||"dawnbreak in the west"|
Monday, April 24, 2017
Adultery hurts everybody
Gail R O'Day floated a theory on how John 7:53-8:11 got so controverted in the old MSS: The Patriarchy. On that point, this comment has made the rounds:
I've had my own good laugh... at O'Day's grammar; and her NT scholarship was just as weak, as Jennifer Knust has demonstrated (although to be fair O'Day was following Augustine). That leaves O'Day's sociology.
There is some truth that earliest Christianity promoted women to near-equality, in the books of "Luke" and of Paul; and that patriarchal men wrote the seminal (heh) texts which constrained their role. But the overall situation was more complex than that. We have found whole reams of literature aimed at Christian women. None of these texts proposed freeing womens' sexuality. In fact they went to the opposite extreme, advising women not to have sex at all, not even with hubby. "Paul and Thecla" is a case in point, as are stories of numerous female saints. Where I see Christian arguments for sexual libertinism, like the Carpocratians, such sects were founded by men.

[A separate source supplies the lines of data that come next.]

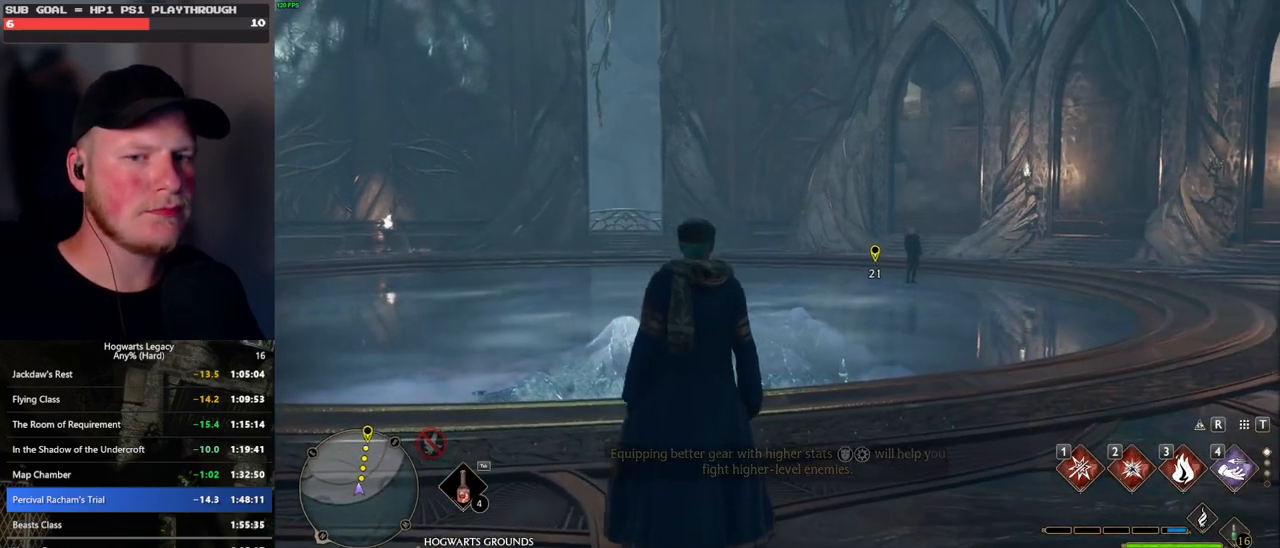
{"keys": ["shift_l", "w"], "mouse": [], "events": [[17, "space", "up"], [117, "space", "down"], [200, "space", "up"], [300, "space", "down"], [367, "space", "up"], [400, "shift_l", "down"]]}
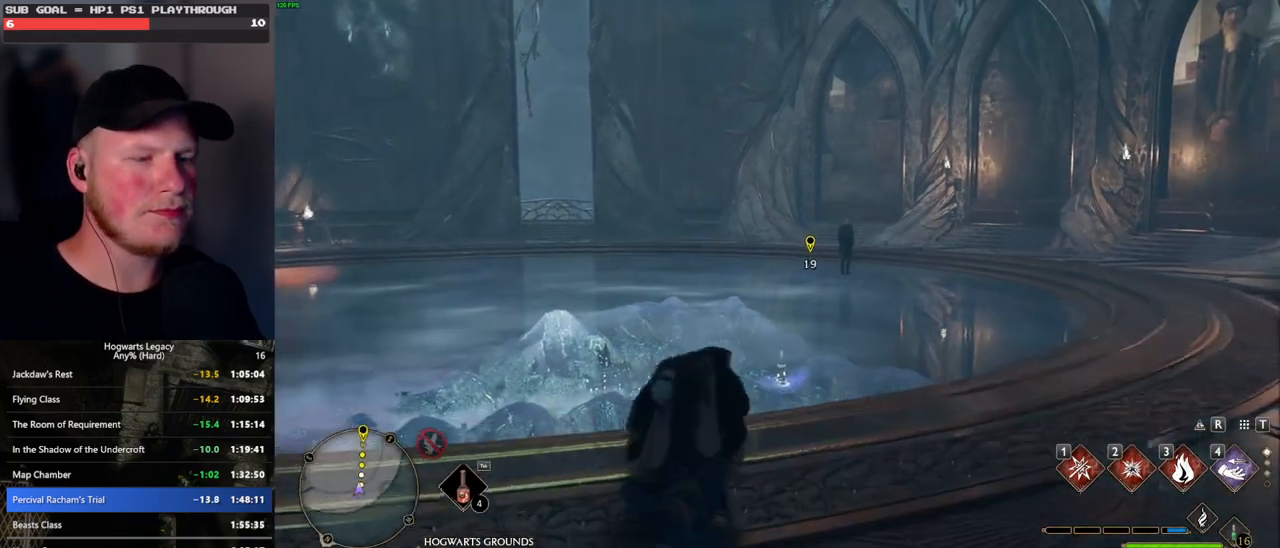
{"keys": ["w"], "mouse": [], "events": [[50, "shift_l", "up"]]}
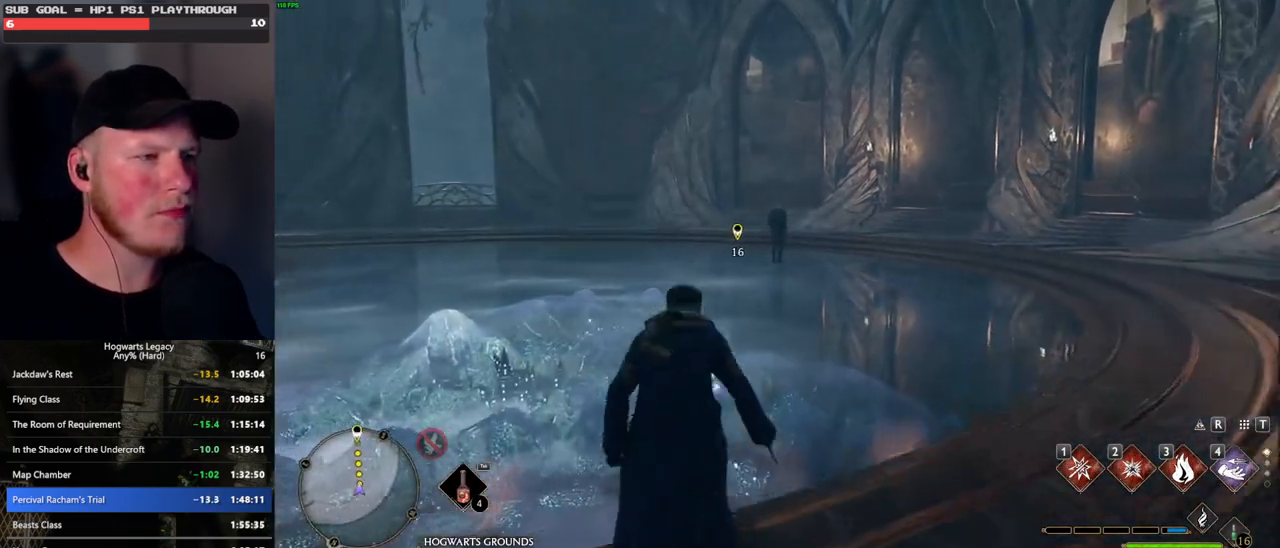
{"keys": ["w"], "mouse": [], "events": []}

This goes to who, exactly, cares to keep womens' sexuality in check. It isn't men as a group; the Carpocratians prove that if men can hit it, they will. Among men, would-be fathers care the most that the children they support are, in fact, theirs. But it's not just fathers - in a Near Eastern context, we aren't even dealing with a nuclear family but with a clan. If the father is young-ish, there is a good chance he has parents who also care, which may well include would-be grandma. And then there's the would-be father's extended family who are expected to pitch in to help. So there's maiden auntie - hubby's sister - and all the cousins.
If the woman is screwing around, she's not just hurting the Paterfamilias; she has wasted his whole family's time and resources, and has introduced a seed of suspicion upon everybody involved.
Women used to know this, especially if they were studying the Ancient Near East. It takes a feminist to pretend otherwise.